_Fragmento seleccionado_.

'''

A medio velorio, luego del concierto a cargo de estudiantes del Conservatorio, cuando el piano y la flauta hicieron silencio, la joven del arpa pidió permiso para hablar y con la voz entrecortada y el cuerpo tembloroso reveló que fue Gustavo Rébora quien le consiguió ese instrumento musical cuando ella no tenía un peso. Y no era cualquier arpa, sino de las mejores. Recientemente, narró, cuando supo que ella no tenía vestido para un concierto próximo, él se lo regaló. Y ahí, alrededor del féretro en el patio de su casa en Celaya, todos guardaban en secreto una historia similar a la de la muchacha. De alguna manera, Gus les había cambiado la vida.

'''

Elementos de una fuente de datos:
'''

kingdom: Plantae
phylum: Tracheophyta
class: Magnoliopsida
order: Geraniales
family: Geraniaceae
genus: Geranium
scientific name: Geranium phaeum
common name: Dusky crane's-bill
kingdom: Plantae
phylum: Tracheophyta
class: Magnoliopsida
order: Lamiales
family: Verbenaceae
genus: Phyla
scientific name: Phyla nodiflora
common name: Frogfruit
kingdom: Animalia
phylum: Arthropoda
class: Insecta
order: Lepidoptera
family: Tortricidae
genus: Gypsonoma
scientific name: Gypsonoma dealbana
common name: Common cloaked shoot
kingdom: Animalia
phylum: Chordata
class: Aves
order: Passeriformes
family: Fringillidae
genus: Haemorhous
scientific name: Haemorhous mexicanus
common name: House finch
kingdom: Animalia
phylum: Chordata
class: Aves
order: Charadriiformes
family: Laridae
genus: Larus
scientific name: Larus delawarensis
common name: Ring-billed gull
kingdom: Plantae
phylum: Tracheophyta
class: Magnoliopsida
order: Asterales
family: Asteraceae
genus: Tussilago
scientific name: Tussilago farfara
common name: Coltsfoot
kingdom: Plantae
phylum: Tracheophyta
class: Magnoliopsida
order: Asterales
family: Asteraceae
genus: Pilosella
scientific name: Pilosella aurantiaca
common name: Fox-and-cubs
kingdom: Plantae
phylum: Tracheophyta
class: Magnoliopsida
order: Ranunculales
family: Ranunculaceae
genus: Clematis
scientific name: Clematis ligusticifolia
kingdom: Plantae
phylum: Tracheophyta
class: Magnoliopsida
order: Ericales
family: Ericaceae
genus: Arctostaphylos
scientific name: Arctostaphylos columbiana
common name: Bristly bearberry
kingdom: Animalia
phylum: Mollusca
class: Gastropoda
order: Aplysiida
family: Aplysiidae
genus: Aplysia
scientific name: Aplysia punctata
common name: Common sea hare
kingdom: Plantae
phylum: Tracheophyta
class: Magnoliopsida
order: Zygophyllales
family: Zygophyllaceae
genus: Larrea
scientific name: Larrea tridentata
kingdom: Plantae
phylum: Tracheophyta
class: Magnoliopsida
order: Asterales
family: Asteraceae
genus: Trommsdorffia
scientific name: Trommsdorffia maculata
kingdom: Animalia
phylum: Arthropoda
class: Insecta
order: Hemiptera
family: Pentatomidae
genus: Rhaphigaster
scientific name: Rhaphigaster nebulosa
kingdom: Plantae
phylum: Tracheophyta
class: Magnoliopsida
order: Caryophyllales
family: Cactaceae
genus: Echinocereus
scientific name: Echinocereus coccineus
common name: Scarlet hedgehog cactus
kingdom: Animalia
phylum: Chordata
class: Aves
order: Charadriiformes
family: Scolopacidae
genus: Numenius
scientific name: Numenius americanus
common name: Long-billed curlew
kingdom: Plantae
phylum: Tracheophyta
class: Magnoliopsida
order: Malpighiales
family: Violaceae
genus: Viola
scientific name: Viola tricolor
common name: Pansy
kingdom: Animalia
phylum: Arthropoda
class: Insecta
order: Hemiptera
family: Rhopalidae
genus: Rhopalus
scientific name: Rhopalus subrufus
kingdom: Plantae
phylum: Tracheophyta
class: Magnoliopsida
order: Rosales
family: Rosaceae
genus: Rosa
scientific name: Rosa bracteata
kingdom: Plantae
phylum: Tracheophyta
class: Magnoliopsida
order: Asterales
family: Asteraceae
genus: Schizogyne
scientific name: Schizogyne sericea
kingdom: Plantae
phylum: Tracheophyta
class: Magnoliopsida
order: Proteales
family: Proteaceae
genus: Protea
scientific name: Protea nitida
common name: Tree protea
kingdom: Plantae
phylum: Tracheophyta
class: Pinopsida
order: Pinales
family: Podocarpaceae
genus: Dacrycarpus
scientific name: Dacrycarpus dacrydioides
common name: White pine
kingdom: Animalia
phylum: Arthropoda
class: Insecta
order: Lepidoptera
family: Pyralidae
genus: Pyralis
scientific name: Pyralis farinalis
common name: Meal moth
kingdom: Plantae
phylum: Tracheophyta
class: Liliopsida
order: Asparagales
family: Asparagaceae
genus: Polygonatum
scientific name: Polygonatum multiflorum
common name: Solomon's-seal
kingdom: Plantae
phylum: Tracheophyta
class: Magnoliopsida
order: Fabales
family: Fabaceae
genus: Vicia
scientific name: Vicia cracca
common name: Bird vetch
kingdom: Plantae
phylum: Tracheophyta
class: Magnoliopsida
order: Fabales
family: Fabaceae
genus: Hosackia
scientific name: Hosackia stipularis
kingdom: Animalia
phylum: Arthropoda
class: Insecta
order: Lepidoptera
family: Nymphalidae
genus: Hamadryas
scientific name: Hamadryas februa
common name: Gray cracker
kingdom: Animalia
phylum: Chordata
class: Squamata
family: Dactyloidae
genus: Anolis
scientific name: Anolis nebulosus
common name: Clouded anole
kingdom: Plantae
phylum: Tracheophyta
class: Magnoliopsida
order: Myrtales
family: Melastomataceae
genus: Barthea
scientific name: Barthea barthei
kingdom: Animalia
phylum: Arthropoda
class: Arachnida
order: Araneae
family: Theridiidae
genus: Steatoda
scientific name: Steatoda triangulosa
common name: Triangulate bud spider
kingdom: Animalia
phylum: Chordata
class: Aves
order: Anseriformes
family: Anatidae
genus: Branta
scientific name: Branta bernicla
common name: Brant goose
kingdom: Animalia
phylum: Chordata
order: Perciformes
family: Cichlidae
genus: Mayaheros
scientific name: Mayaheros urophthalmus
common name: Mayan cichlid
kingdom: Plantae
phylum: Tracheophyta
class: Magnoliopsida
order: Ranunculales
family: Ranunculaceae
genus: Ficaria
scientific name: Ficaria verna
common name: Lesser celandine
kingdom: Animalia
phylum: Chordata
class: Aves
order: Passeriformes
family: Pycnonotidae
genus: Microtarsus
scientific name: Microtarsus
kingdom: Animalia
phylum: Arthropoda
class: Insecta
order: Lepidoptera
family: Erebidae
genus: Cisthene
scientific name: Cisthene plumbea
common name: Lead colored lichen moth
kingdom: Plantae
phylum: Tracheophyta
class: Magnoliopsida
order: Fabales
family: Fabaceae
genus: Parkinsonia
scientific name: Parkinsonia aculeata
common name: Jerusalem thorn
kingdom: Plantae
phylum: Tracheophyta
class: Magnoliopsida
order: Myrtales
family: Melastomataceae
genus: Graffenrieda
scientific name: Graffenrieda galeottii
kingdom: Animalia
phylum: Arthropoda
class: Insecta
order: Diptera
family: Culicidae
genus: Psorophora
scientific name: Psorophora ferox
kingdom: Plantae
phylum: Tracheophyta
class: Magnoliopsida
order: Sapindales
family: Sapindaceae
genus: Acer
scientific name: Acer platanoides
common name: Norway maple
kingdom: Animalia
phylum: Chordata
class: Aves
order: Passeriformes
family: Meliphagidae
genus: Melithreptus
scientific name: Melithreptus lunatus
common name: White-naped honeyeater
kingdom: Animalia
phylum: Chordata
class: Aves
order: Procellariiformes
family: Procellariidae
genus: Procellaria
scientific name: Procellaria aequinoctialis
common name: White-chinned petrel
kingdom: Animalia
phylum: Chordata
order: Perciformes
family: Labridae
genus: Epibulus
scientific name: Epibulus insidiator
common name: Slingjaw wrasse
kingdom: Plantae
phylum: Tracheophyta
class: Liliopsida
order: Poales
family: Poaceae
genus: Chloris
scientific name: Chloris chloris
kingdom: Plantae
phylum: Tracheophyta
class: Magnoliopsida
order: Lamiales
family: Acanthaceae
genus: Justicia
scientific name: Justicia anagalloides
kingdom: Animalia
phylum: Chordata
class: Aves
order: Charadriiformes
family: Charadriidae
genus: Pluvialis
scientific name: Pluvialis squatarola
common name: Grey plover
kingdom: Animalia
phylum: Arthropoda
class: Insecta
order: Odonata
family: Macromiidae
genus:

'''

_Consigna_.
Copia el fragmento sobre el velorio desde las palabras "A medio velorio, luego" hasta las palabras "cambiado la vida.", y cambia "concierto" por "recital". Los datos son un material independiente del fragmento.

_Ejercicio resuelto_.
A medio velorio, luego del recital a cargo de estudiantes del Conservatorio, cuando el piano y la flauta hicieron silencio, la joven del arpa pidió permiso para hablar y con la voz entrecortada y el cuerpo tembloroso reveló que fue Gustavo Rébora quien le consiguió ese instrumento musical cuando ella no tenía un peso. Y no era cualquier arpa, sino de las mejores. Recientemente, narró, cuando supo que ella no tenía vestido para un recital próximo, él se lo regaló. Y ahí, alrededor del féretro en el patio de su casa en Celaya, todos guardaban en secreto una historia similar a la de la muchacha. De alguna manera, Gus les había cambiado la vida.